Wednesday, March 24, 8pm : AN OAK TREE, at the Curtain Theater. FULL HOUSE — sorry, no more reservations available. A limited waiting-list is available at the door just before the event. (directions)

Friday, March 26, 6pm : ENGLAND, at the Mead Art Museum. (reservations, at Amherst College)

Friday, March 26, 8pm : ENGLAND, at the Mead Art Museum. (reservations, at Amherst College)


ENGLAND

(with Hannah Ringham)

ENGLAND

ENGLAND is … the story of one thing placed inside another: a heart inside another person’s body, a culture inside another country’s culture, theatre inside a gallery, a character inside an actor, a play inside its audience.

… Crouch gives the most compassionate and salient account of difference … In many ways, this is nothing like theatre as we usually understand it, and yet in crucial elements this is its very essence. Financial Times
…created with rigorous, poetic economy… ENGLAND belongs to that wonderful genre of thoughtful plays that could be discussed for hours without exhausting its ideas. New York Times
ENGLAND is a play about identity, culture, journeys and communication – an understated, crisp and intelligent piece of drama, that takes the audience out of the space they’re in, out of themselves, and very subtly puts them somewhere else entirely. Edinburgh Festivals Magazine

AN OAK TREE

AN OAK TREE

Man turns tree into daughter!

A man loses his daughter to a car. Nothing now is what it is. It’s like he’s in a play – but he doesn’t know the words or the moves.

AN OAK TREE is a unique play about loss, suggestion and the power of the mind. It requires a different guest actor for each showing, with the guest actor having never seen or read the play … until they are in it!

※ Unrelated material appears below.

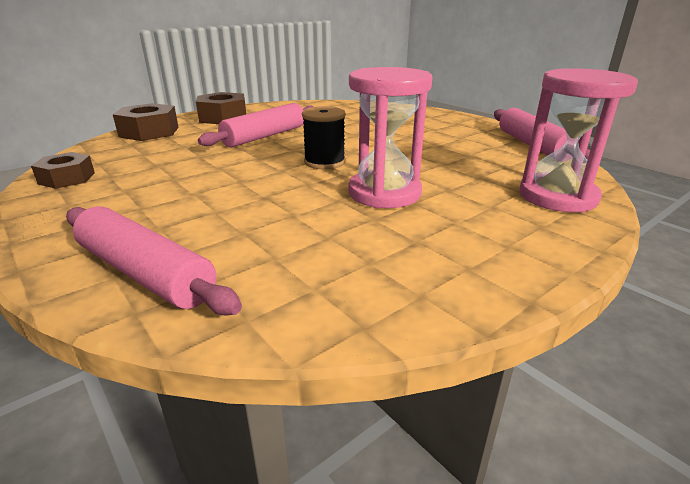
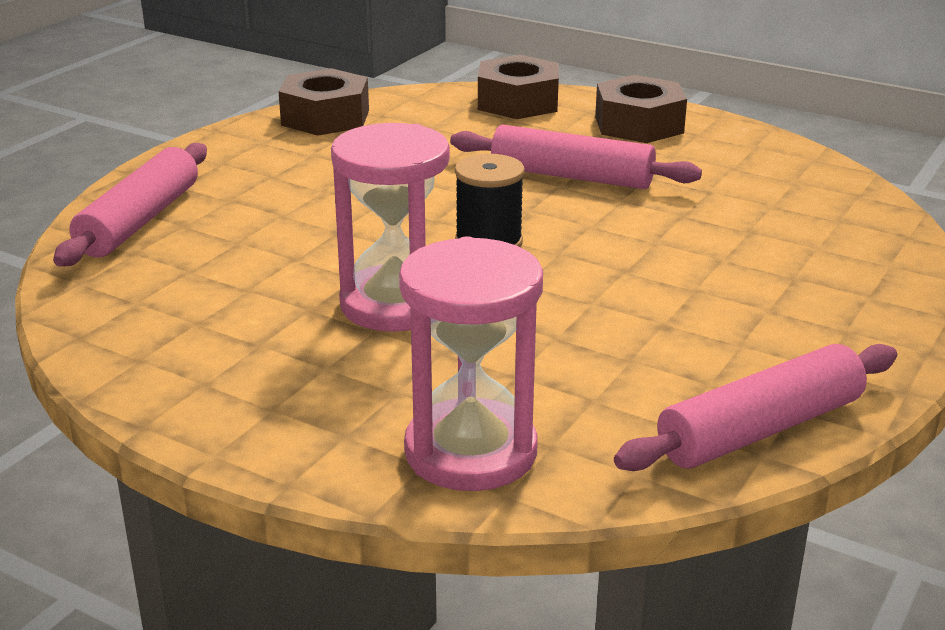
camera: 70 degrees right, 0 degrees up
(67, 178) = (325, 117): brown nut -> brown nut, size x1.51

This is a breath-taking projection of a performance, given from one actor to another, from a hypnotist to their subject, from an audience to a person.

This exploration and celebration of pure theater’s power is a fascinating must-see. Variety
Crouch’s multilayered play is as much a master class in acting as it is an intriguing meta-theatrical exercise. LA Times
… one of those rare productions that more than lives up to its track record … Its brilliance is unfettered and inexplicably moving, for being such a head-trip. LA Weekly
It is like watching your own heart being mugged. You know exactly how it is happening, but you still can’t prevent it. On a good night, you will leave the theatre the same, but different. The Guardian

This first annual “After-Festival Event” is sponsored by the UMass College of Humanities and Fine Arts; The University Gallery, Fine Arts Center; the UMass Arts Council; the 5-College Faculty Seminar in Performance Studies; the Five College Lecture Fund; UMass Departments of Theater, Communication, and English; The Chancellor’s Freshman Seminar Funds; Hampshire College Theatre Department; Amherst College Mead Art Museum; and individual donors.